Surtout, son estime personnelle.

Et ce genre de déconvenue concerne surtout les femmes pour qui l’alimentation n’est pas un long fleuve tranquille.

Pour elles, la nourriture porte des enjeux, des émotions, des contradictions,… Bref, à la base, ce n’est pas serein.

Ainsi, le petit plus annoncé par la balance peut sonner comme un « tsunami » émotionnel fait de culpabilité, de colère, de honte ou d’agacement. 

Alors que faire ?

Comment faire en sorte que la balance ne devienne pas notre baromètre à bien-être ou à humeur ? Comment lui redonner sa juste place ? Comment gérer ce ou ces kilos de vacances ?

Voici 3 pistes qui marchent :

1/ On ne panique pas ! 

Ce léger surplus n’est ni installé, ni ancré. Il n’est pas là depuis 6 mois ou 6 ans. Il résulte de quelques jours d’une alimentation différente.

Ainsi, en reprenant un rythme habituel, équilibré, actif, tout rentre dans l’ordre en quelques semaines.

 

2/ On renoue avec ses sensations naturelles

Il se peut que durant les vacances, l’envie ait pris le dessus sur la faim, pour enclencher le fait de manger.

Envie d’une « ptite glace », envie d’un « pti apéro », envie d’un « pti dessert », etc.

Why not ?

Mais en matière de nourriture, la base de la base, ce sont nos sensations de faim et de satiété.

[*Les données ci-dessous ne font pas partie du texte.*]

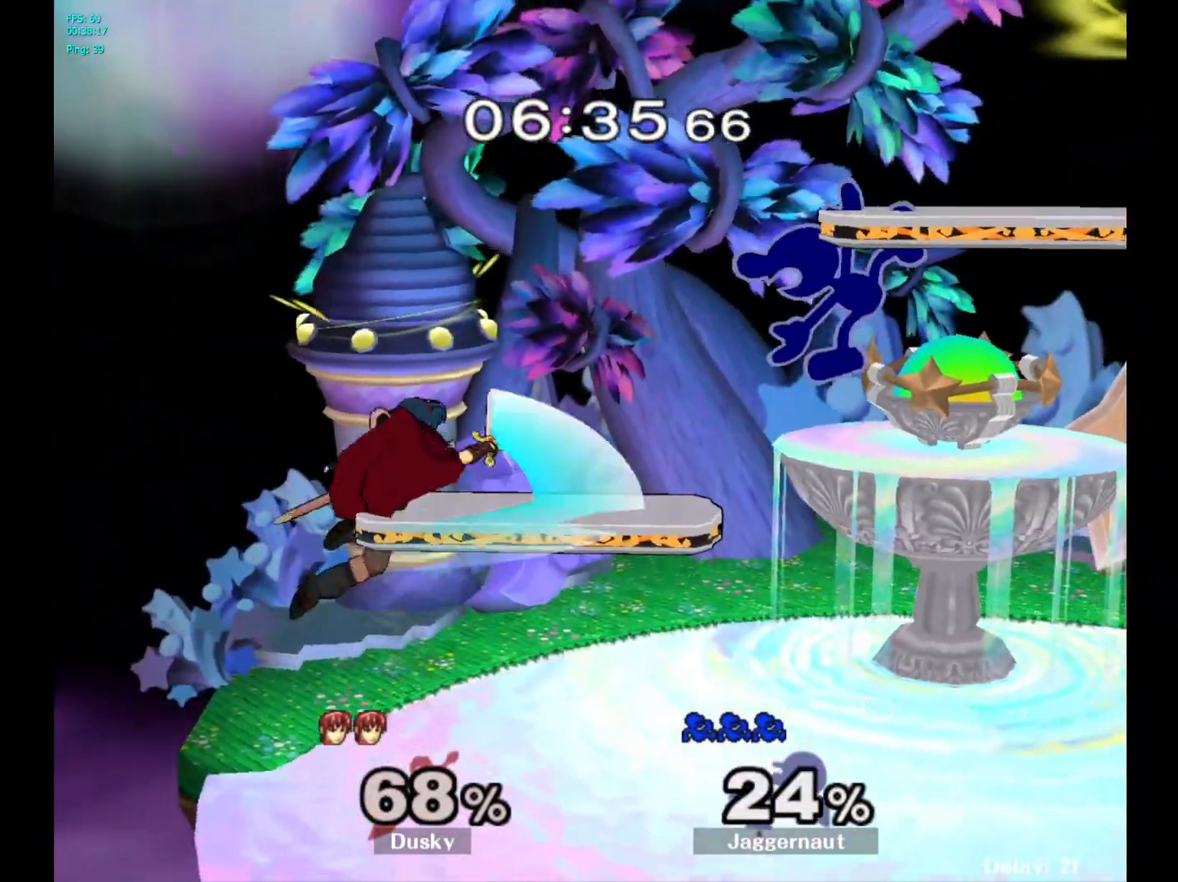
{"buttons": ["R1"], "left_stick": "down", "right_stick": "center", "events": [[67, "right_stick", "left"], [233, "right_stick", "center"], [300, "left_stick", "right"], [467, "R1", "down"], [500, "left_stick", "down"]]}
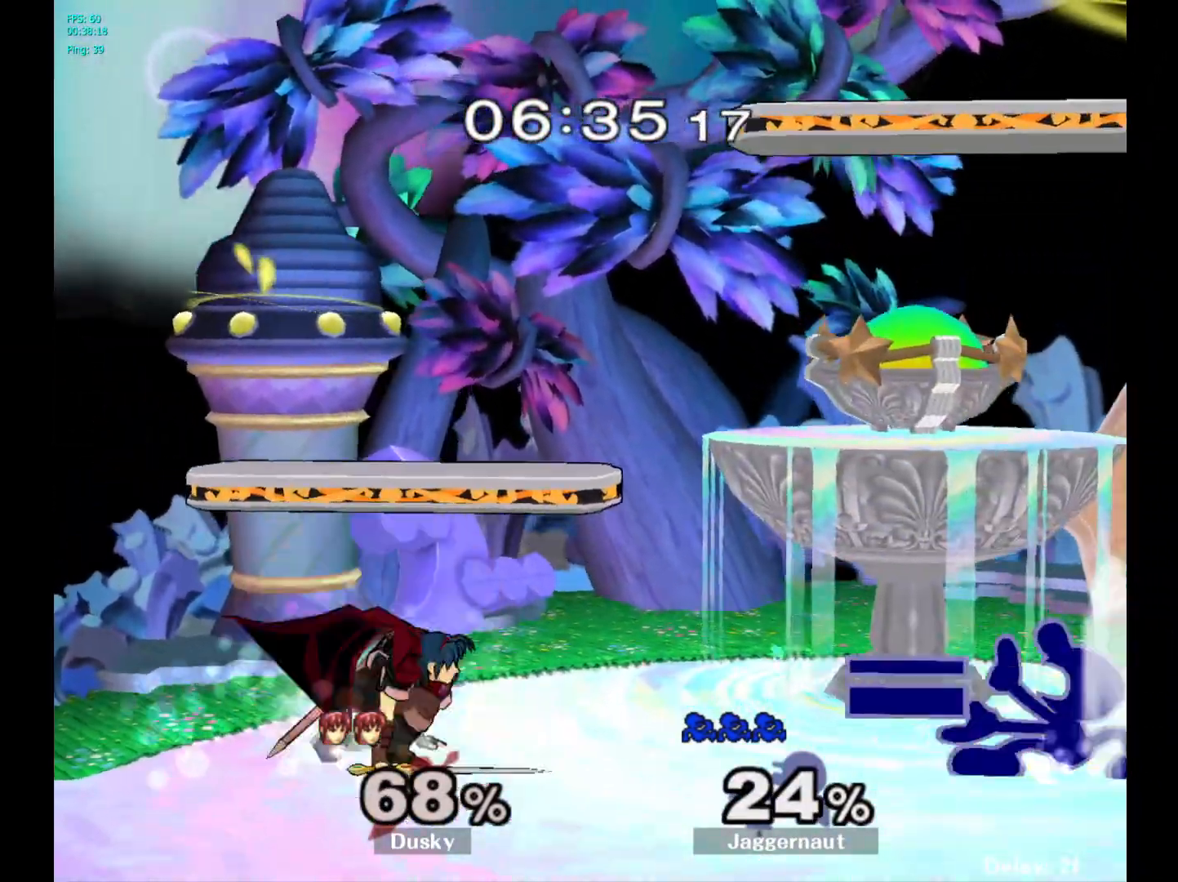
{"buttons": [], "left_stick": "left", "right_stick": "center", "events": [[100, "R1", "up"], [100, "left_stick", "center"], [283, "left_stick", "right"], [383, "left_stick", "left"]]}
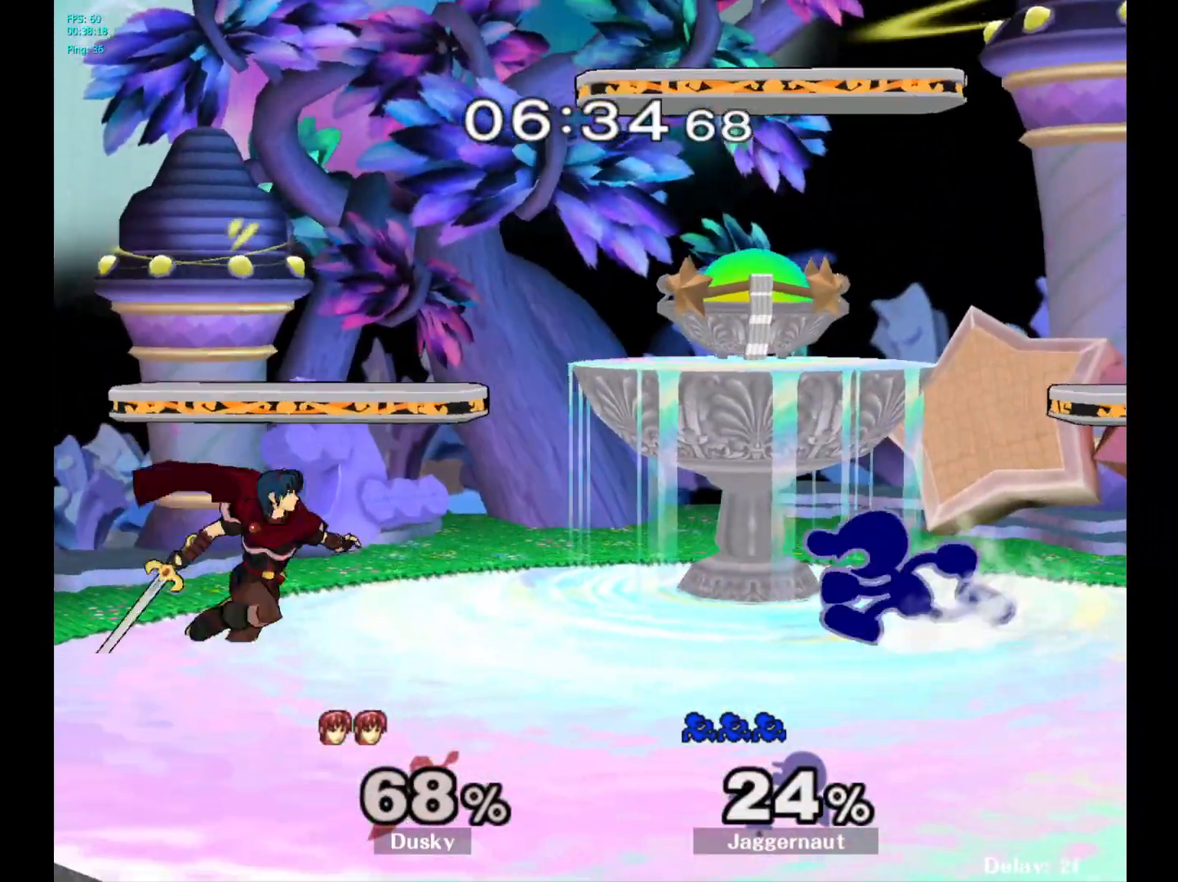
{"buttons": [], "left_stick": "center", "right_stick": "center", "events": [[50, "Y", "down"], [50, "left_stick", "down-right"], [117, "R1", "down"], [217, "Y", "up"], [233, "left_stick", "center"], [250, "R1", "up"], [350, "Y", "down"], [383, "Y", "up"]]}
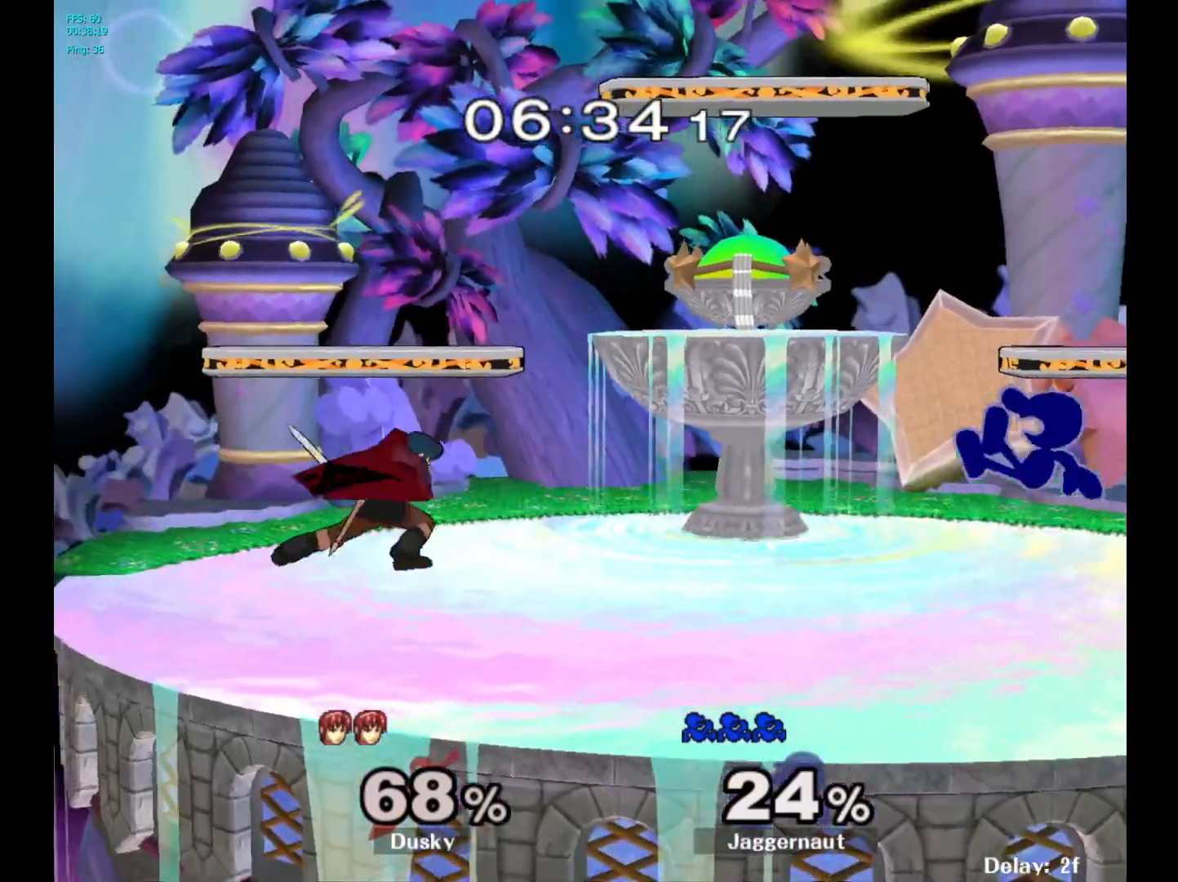
{"buttons": [], "left_stick": "left", "right_stick": "center", "events": [[17, "right_stick", "left"], [83, "right_stick", "center"], [200, "left_stick", "down"], [250, "R1", "down"], [350, "left_stick", "center"], [367, "R1", "up"], [483, "left_stick", "left"]]}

Point.

Ainsi, au retour, en se remettant à leur écoute, tout se régule naturellement.

J’ai faim, je mange.
Quand je n’ai plus faim, j’arrête de manger.
Si je n’ai pas faim, je ne mange pas. 

C’est le moment de se connecter à soi. De tendre l’oreille pour recevoir les messages. Tout est parfaitement conçu. Exactement comme pour le sommeil, le besoin d’aller faire pipi ou encore, les sensations de froid ou de chaud. Vous ne mettez pas un pull quand il fait 32 degrés dehors. Et bien, quand vous n’avez pas faim, vous ne mangez pas. Ou quand vous avez assez mangé, vous stoppez. Le dessert sera pour plus tard. Aucune obligation de finir son assiette (contrairement à ce qu’on nous a dit toute notre enfance).

Et comme je le dis souvent à mes clientes concernées : « il faut réapprendre à faire confiance à votre corps ». 

Pas facile mais radical pour apaiser son lien à la nourriture.

 

3/ On chouchoute ses émotions

Revenir de vacances peut être synonyme de stress, de charge mentale, d’anxiété. Mais aussi, de solitude ou de routine.

Quoiqu’il en soit, il est important d’être attentive aux émotions qui se manifestent. Et plus on les précise, plus on les repère, plus on les définit, mieux on peut y répondre. C’est à dire pas systématiquement, en mangeant.

La stratégie sera de trouver la bonne réponse au besoin transmis par l’émotion.

Je me sens seule, j’ai envie de manger pour me consoler / Je me sens seule, tiens je vais appeler ma copine pour papoter. 

Je me sens fatiguée, j’ai envie de manger un truc pour me booster / Je me sens fatiguée, je vais aller m’allonger un quart d’heure (ou je vais méditer 10 minutes ou je vais aller prendre une douche pour me délasser). 

Etc.

Bref, vous avez compris.

La nourriture n’est pas la réponse à tout. Juste à la faim.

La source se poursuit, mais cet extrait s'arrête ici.